Transcribe the underwriting agreement text word for word, starting with "If any condition" and going on through "confirmed in writing.".

TEXT EXTRACT>
········

If any condition specified in this Section 6 shall not have been fulfilled when and as
required to be fulfilled, or if any of the opinions and certificates mentioned above or elsewhere
in this Agreement shall not be in all material respects reasonably satisfactory in form and
substance to the Representatives and counsel for the Underwriters, this Agreement and all
obligations of the Underwriters hereunder may be terminated by the Representatives by notice to the
Company at any time at or prior to the Closing Date and such termination shall be without liability
of any party to any other party except as provided in Section 7 and except that Sections 1 and 8
shall survive any such termination and remain in full force and effect. Notice of such termination
shall be given to the Company in writing or by telephone or facsimile confirmed in writing.
The documents required to be delivered by this Section 6 shall be delivered at the office of
Xxxxxxxx & Xxxxxxxx LLP, counsel for the Underwriters, at 000 Xxxxx Xxxxxx, Xxx Xxxx, Xxx Xxxx
00000, on the Closing Date.
7. Payment of Expenses.
(a) The Company will pay all expenses incident to the performance of its obligations under
this Agreement, including (i) the preparation, printing and filing of the Registration Statement
(including financial statements and exhibits) as originally filed and of each amendment thereto,
(ii) the preparation, printing (if applicable) and delivery to the Underwriters of the Transaction
Documents, any Agreement among Underwriters and such other documents as may be required in
connection with the offering, purchase, sale and delivery of the Securities, (iii) the costs
incident to the authorization, issuance, sale, preparation and delivery of the Securities and any
taxes payable in that connection, (iv) the fees and disbursements of the Company’s counsel,
accountants and other advisors or agents, as well as the fees and disbursements of the Trustee and
any paying agent and their respective counsel, (v) the qualification of the Securities under state
securities laws in accordance with the provisions of Section 5(h), including filing fees and the
reasonable fees and disbursements of counsel for the Underwriters in connection therewith and in
connection with the preparation, printing and delivery of the Blue Sky Survey and any Legal
Investment Survey, and any amendment thereto, (vi) the printing and delivery to the Underwriters of
copies of each preliminary prospectus, any Issuer Free Writing Prospectus, any Time of Sale
Information and the Prospectus and any amendments or supplements thereto, (vii) the fees charged by
nationally recognized statistical rating organizations for the rating of the Securities if
applicable, (viii) the fees
and expenses incurred with respect to the listing of the Securities if applicable, (ix) the filing
fees incident to, and the reasonable
23
fees and disbursements of counsel to the Underwriters in
connection with, the review, if any, by the FINRA of the terms of the sale of the Securities, and
(x) all expenses incurred by the Company in connection with any “road show” presentation to
potential investors.
(b) If the sale of the Securities provided for herein is not consummated because any condition
to the obligations of the Underwriters set forth in Section 6 hereof is not satisfied, because of
any termination pursuant to Section 10 hereof or because of any refusal, inability or failure on
the part of the Company to perform any agreement herein or comply with any provision hereof other
than by reason of a default by any of the Underwriters, the Company will reimburse the Underwriters
severally through the Representatives on demand for all out-of-pocket expenses (including the fees
and expenses of their counsel) that shall have been incurred by them in connection with the
proposed purchase and sale of the Securities.

········

SOURCE DATA>
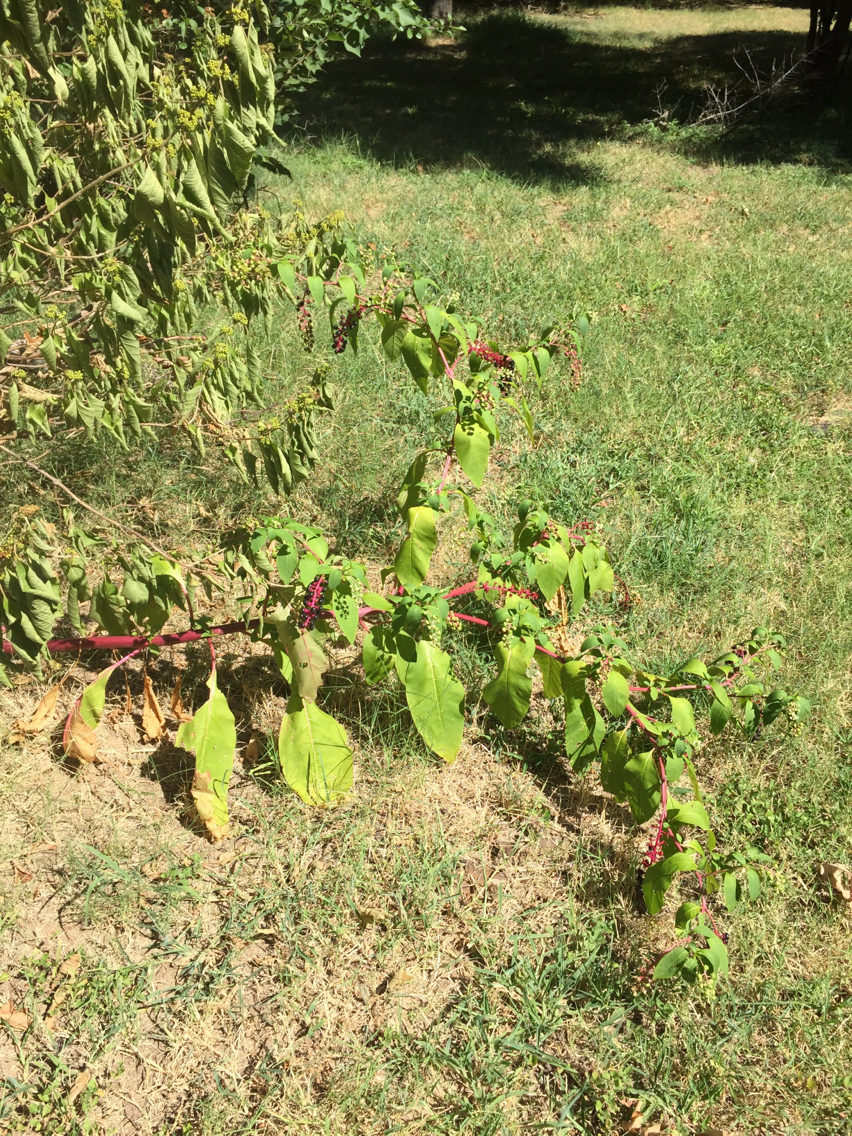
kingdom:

········

CORRECT RESPONSE>
If any condition specified in this Section 6 shall not have been fulfilled when and as
required to be fulfilled, or if any of the opinions and certificates mentioned above or elsewhere
in this Agreement shall not be in all material respects reasonably satisfactory in form and
substance to the Representatives and counsel for the Underwriters, this Agreement and all
obligations of the Underwriters hereunder may be terminated by the Representatives by notice to the
Company at any time at or prior to the Closing Date and such termination shall be without liability
of any party to any other party except as provided in Section 7 and except that Sections 1 and 8
shall survive any such termination and remain in full force and effect. Notice of such termination
shall be given to the Company in writing or by telephone or facsimile confirmed in writing.